═════ Data listing

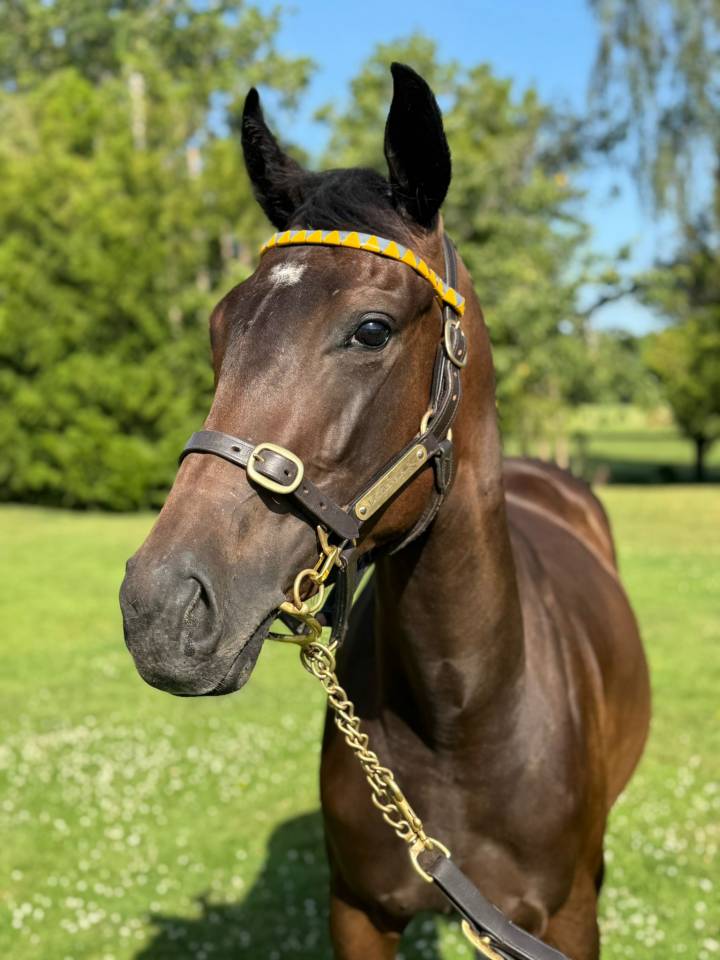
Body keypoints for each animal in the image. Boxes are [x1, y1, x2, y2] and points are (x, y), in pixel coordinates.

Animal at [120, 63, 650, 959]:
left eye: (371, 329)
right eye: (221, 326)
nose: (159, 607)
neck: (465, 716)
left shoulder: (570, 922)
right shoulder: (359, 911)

══════════

• _Task description_: An exact restatement of the lines from the one with "right eye: (221, 326)" through the last line of the data is the only acceptable answer.

• _Solution for this exercise_:
right eye: (221, 326)
nose: (159, 607)
neck: (465, 716)
left shoulder: (570, 922)
right shoulder: (359, 911)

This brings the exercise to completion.